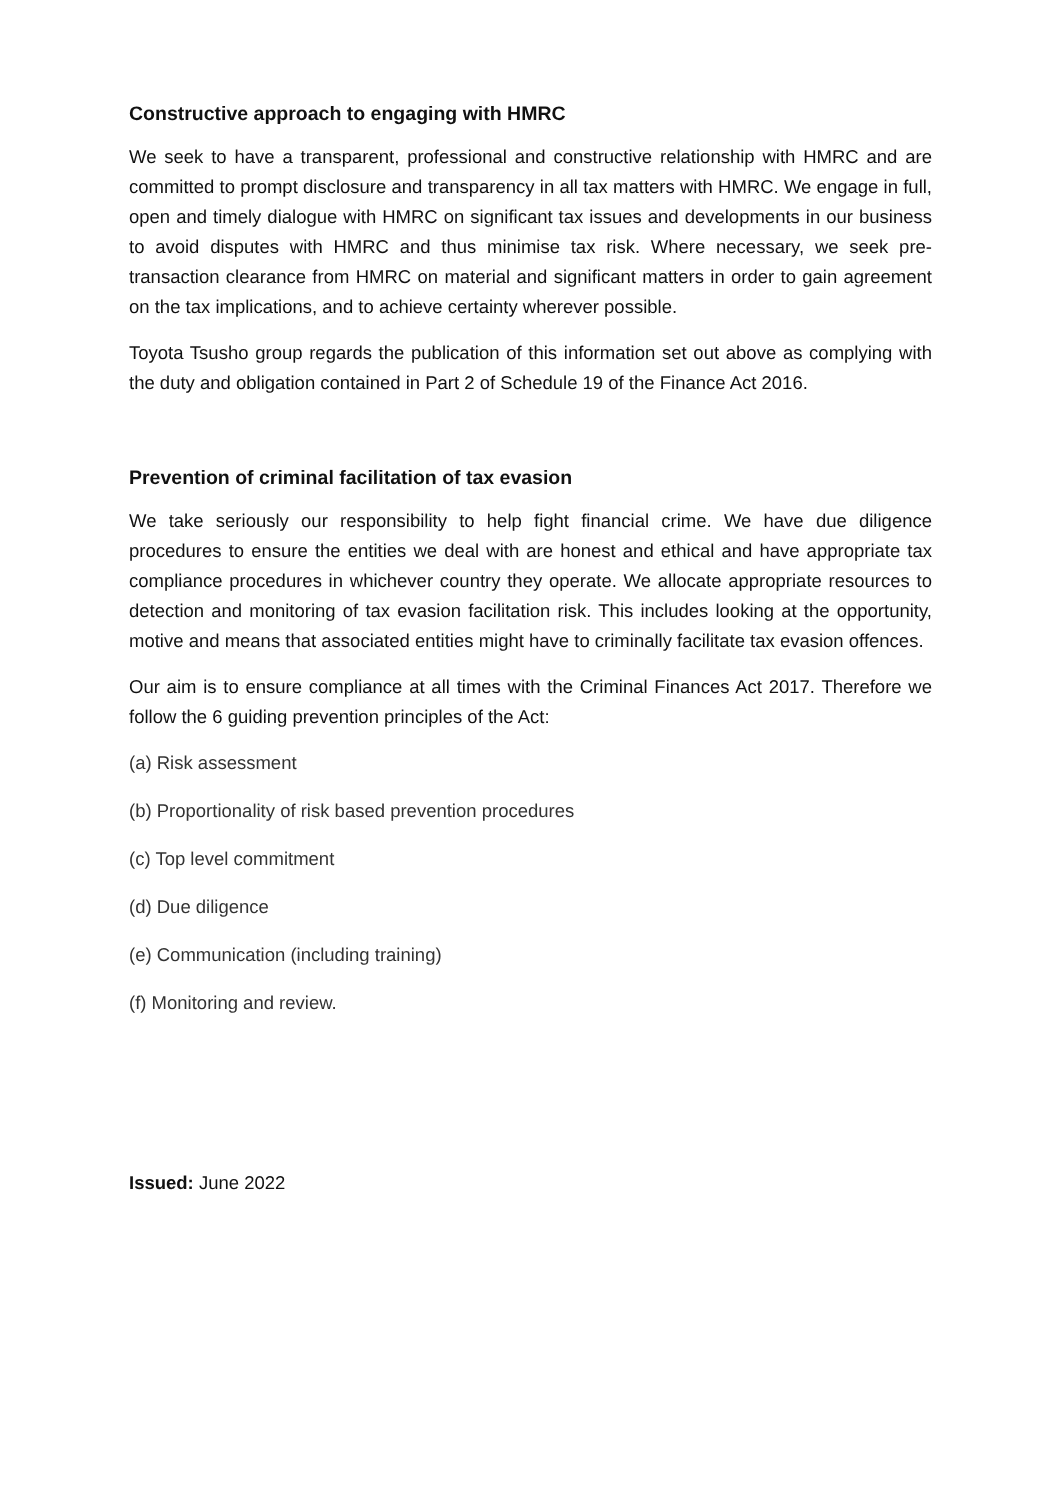Constructive approach to engaging with HMRC
We seek to have a transparent, professional and constructive relationship with HMRC and are committed to prompt disclosure and transparency in all tax matters with HMRC. We engage in full, open and timely dialogue with HMRC on significant tax issues and developments in our business to avoid disputes with HMRC and thus minimise tax risk. Where necessary, we seek pre-transaction clearance from HMRC on material and significant matters in order to gain agreement on the tax implications, and to achieve certainty wherever possible.
Toyota Tsusho group regards the publication of this information set out above as complying with the duty and obligation contained in Part 2 of Schedule 19 of the Finance Act 2016.
Prevention of criminal facilitation of tax evasion
We take seriously our responsibility to help fight financial crime. We have due diligence procedures to ensure the entities we deal with are honest and ethical and have appropriate tax compliance procedures in whichever country they operate. We allocate appropriate resources to detection and monitoring of tax evasion facilitation risk. This includes looking at the opportunity, motive and means that associated entities might have to criminally facilitate tax evasion offences.
Our aim is to ensure compliance at all times with the Criminal Finances Act 2017. Therefore we follow the 6 guiding prevention principles of the Act:
(a) Risk assessment
(b) Proportionality of risk based prevention procedures
(c) Top level commitment
(d) Due diligence
(e) Communication (including training)
(f) Monitoring and review.
Issued: June 2022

::::::::::

**Task item**: Give back exactly the lines beginning at the one with "Prevention of criminal" and ending at the final line of the material; both boundary lines belong in it.

**Output below**:
Prevention of criminal facilitation of tax evasion
We take seriously our responsibility to help fight financial crime. We have due diligence procedures to ensure the entities we deal with are honest and ethical and have appropriate tax compliance procedures in whichever country they operate. We allocate appropriate resources to detection and monitoring of tax evasion facilitation risk. This includes looking at the opportunity, motive and means that associated entities might have to criminally facilitate tax evasion offences.
Our aim is to ensure compliance at all times with the Criminal Finances Act 2017. Therefore we follow the 6 guiding prevention principles of the Act:
(a) Risk assessment
(b) Proportionality of risk based prevention procedures
(c) Top level commitment
(d) Due diligence
(e) Communication (including training)
(f) Monitoring and review.
Issued: June 2022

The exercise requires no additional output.